Inversion methods essentially manipulate the mathematical transform mappings to orient axes differently relative to the final display viewport.
These inverted transforms can apply across multiple subplots and axes, or be customized independently per different axes objects.
Implementation Challenges and Limitations
While Matplotlib provides a variety of axes inversion options, some challenges and limitations exist to keep in mind:
1. Shared vs Independent Axes
Handling inversion on figures with mixed shared and unshared axes can get tricky:
fig, axs = plt.subplots(1, 2, sharex=True, sharey=False)

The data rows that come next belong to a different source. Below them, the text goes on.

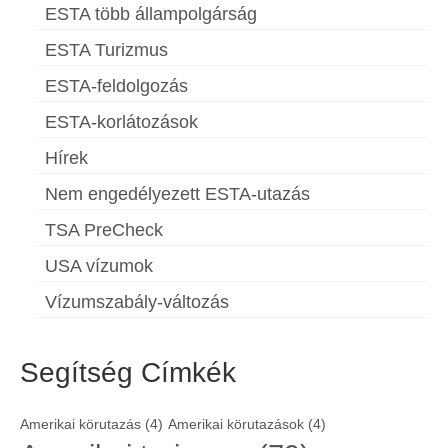
ESTA több állampolgárság
ESTA Turizmus
ESTA-feldolgozás
ESTA-korlátozások
Hírek
Nem engedélyezett ESTA-utazás
TSA PreCheck
USA vízumok
Vízumszabály-változás
Segítség Címkék
Amerikai körutazás
(4)
Amerikai körutazások
(4)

Here xaxis is shared while yaxis isn‘t.
Inverting shared axes would cascade across multiple subplots. Developers need to account for these cascading effects.
2. Twinned Axes
Similarly, for figures using twin axes, simply calling invert_yaxis()
will not invert secondary axes by default. We need to handle primary and secondary axes independently:
ax1 = fig.add_subplot(1,1,1)
ax2 = ax1.twinx()
ax2.invert_yaxis()
3. Log Scale Plots
Log scaled axes need to be inverted differently using set_yscale()
:
ax.set_yscale("log")
ax.invert_yaxis() # Won‘t work!
ax.set_yscale("inverted") # Need this
This is because internally log scales use different transforms.
4. Animations
For animated plots, repeated inversion can cause issues with axes limits flickering.
Developers need to analyze and tweak the internal transformations used to avoid such artifacts.
These are some examples of nuances around customizing inversion effects correctly.
Thorough testing across plot types is recommended to catch all edge cases with multiaxes mixes.
Conclusion and Next Steps
We went through an extensive developer focused tour of inverting axes in Matplotlib powered Python plots.
The key takeaways covered were:
 Techniques – Using
invert_yaxis()
,plt.ylim()
,plt.axis()
 Use cases – Improved visualization, conventions, aesthetics
 Subplots – Controlling shared vs independent axes
 Underlying transforms – Relationship to coordinate space orientations
 Challenges – Shared axes, animations, log scales
From basic usage to internals, this guide provided a 360 degree view into working with vertical plot inversions.
Some next steps for even greater custom control are:
 Overlaying multiple axis objects for selective inversion
 Custom projection registrations using
matplotlib.projections
 Extending Matplotlib with specialized scale classes
But the methods discussed here should address common realworld requirements. I hope you enjoyed the detailed tour!